- Genre: Talent show
- Created by: John de Mol Roel van Velzen
- Countries of origin: Greece Cyprus
- Original language: Greek

Production
- Production locations: Spata, Attica

Original release
- Network: ANT1

Related
- The Voice (franchise) The Voice of Greece

= The Voice Kids (Greek TV series) =

Greek TV talent show

The Voice Kids was a planned Greek and Cypriot television talent show that would premiere during the 2014–2015 season on ANT1. However, the show was canceled. As of 2026, the series has yet to be reconsidered.

== Production ==
In April 2014, during the first season of the original version, it was rumored that ANT1 had decided to start the kid's version after the success of the original version. The show was confirmed for its first season in early May 2014 along with the renewals of The Voice of Greece, Dancing with the Stars and Your Face Sounds Familiar.

=== Scheduling ===
The kid's version of the show was expected to start during the 2014–2015 television season. No dates have been confirmed for the premiere of the show.

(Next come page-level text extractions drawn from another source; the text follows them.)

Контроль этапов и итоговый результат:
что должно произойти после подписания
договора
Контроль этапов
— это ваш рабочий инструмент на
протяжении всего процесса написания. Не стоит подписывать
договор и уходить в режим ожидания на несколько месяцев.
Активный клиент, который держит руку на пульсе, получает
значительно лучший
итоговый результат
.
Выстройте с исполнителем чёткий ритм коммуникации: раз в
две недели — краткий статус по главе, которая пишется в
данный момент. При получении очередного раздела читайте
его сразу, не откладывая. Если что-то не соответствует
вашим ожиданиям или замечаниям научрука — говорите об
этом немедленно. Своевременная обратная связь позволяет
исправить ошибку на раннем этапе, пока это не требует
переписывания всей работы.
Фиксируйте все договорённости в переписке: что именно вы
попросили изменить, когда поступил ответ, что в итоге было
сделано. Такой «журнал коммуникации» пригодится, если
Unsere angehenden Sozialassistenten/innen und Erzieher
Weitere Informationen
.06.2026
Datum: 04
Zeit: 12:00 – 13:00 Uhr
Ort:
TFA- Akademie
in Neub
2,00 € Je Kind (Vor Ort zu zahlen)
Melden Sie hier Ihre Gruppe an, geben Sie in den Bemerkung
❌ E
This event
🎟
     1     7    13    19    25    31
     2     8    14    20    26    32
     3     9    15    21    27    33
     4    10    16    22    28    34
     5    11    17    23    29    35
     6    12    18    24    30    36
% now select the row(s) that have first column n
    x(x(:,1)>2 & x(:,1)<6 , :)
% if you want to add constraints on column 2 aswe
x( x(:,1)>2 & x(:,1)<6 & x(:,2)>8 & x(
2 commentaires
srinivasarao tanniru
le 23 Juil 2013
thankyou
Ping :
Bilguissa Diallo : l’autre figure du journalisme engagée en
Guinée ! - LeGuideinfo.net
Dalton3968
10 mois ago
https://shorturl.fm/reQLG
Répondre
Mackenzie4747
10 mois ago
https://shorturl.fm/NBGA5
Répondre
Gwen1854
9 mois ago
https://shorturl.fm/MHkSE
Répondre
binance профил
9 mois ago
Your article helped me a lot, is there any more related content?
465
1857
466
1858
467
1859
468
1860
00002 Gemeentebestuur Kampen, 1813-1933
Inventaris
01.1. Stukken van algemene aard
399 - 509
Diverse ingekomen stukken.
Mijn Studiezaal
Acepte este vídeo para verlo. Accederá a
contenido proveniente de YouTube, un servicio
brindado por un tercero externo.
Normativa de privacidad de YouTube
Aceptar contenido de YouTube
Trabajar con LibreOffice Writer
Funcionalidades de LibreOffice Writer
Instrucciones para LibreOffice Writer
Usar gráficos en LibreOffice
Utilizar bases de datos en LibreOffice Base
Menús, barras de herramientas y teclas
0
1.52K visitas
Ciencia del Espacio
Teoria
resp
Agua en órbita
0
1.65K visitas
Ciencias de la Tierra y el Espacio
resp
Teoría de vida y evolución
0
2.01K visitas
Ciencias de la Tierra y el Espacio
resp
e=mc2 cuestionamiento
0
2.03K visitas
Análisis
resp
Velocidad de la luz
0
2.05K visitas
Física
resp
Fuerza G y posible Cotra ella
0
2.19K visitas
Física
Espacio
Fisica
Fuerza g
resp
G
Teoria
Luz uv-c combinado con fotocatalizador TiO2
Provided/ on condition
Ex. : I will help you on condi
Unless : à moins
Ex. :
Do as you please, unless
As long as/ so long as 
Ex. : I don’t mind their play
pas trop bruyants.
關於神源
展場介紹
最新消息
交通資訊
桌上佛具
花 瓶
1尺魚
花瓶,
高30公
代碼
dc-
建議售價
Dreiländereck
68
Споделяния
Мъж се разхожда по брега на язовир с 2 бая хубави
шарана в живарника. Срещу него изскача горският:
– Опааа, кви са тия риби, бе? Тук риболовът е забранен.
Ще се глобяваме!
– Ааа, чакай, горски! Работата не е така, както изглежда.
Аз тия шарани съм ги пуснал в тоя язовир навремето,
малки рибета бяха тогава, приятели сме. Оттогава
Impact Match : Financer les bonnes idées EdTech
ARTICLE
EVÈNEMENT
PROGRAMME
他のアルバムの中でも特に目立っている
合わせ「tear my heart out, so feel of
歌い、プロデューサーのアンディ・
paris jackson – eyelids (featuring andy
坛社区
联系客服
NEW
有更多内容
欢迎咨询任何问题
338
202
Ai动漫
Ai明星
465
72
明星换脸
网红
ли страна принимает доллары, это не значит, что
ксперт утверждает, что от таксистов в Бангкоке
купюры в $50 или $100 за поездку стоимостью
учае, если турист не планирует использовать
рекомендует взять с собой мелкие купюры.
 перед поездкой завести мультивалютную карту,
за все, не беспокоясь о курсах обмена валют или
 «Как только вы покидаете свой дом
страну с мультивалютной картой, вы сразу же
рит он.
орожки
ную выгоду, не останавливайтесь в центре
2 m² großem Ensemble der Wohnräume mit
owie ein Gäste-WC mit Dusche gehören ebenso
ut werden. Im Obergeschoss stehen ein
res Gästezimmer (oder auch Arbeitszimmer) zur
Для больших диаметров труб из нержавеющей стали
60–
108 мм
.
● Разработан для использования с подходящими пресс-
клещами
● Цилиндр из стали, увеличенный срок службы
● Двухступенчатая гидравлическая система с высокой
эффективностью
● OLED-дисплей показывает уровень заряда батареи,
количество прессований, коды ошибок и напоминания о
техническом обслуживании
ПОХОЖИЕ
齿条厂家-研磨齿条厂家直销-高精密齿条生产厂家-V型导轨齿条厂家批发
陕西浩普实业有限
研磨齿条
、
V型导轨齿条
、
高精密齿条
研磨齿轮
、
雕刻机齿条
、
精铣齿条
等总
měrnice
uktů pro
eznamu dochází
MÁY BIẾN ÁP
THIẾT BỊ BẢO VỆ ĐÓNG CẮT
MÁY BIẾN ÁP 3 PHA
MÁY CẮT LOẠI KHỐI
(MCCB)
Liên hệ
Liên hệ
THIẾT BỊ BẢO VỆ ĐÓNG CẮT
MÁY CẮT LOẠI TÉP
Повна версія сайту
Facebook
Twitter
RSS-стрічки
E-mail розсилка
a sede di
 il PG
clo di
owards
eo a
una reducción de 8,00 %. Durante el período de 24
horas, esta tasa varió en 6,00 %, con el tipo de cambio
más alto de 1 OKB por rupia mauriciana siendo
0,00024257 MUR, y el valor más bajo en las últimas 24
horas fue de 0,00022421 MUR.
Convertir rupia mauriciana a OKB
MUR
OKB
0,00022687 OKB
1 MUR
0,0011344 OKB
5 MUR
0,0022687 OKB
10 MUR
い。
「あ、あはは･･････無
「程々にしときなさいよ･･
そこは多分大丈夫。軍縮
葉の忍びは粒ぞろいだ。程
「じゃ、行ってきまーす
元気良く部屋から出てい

The show has finally been canceled.

=== Promotion ===
The show was firstly promoted through the final of the original version, when Giorgos Liagkas revealed that the show would be starting during the next television season. The first trailer of the show premiered on May 12, 2014 and read "if you are 15 years old or younger and want your voice to reach to the top, register for The Voice Kids".

== Presenters and coaches ==
It was rumored that Fay Skorda, wife of the presenter of the first season of the original version, would be presenting the show. When Liagkas was asked if Skorda would be presenter of the show, he said that he hopes so "she joins the family".

Along with Fay as presenter, Demy and Ivi Adamou were speculated as the coaches of the series.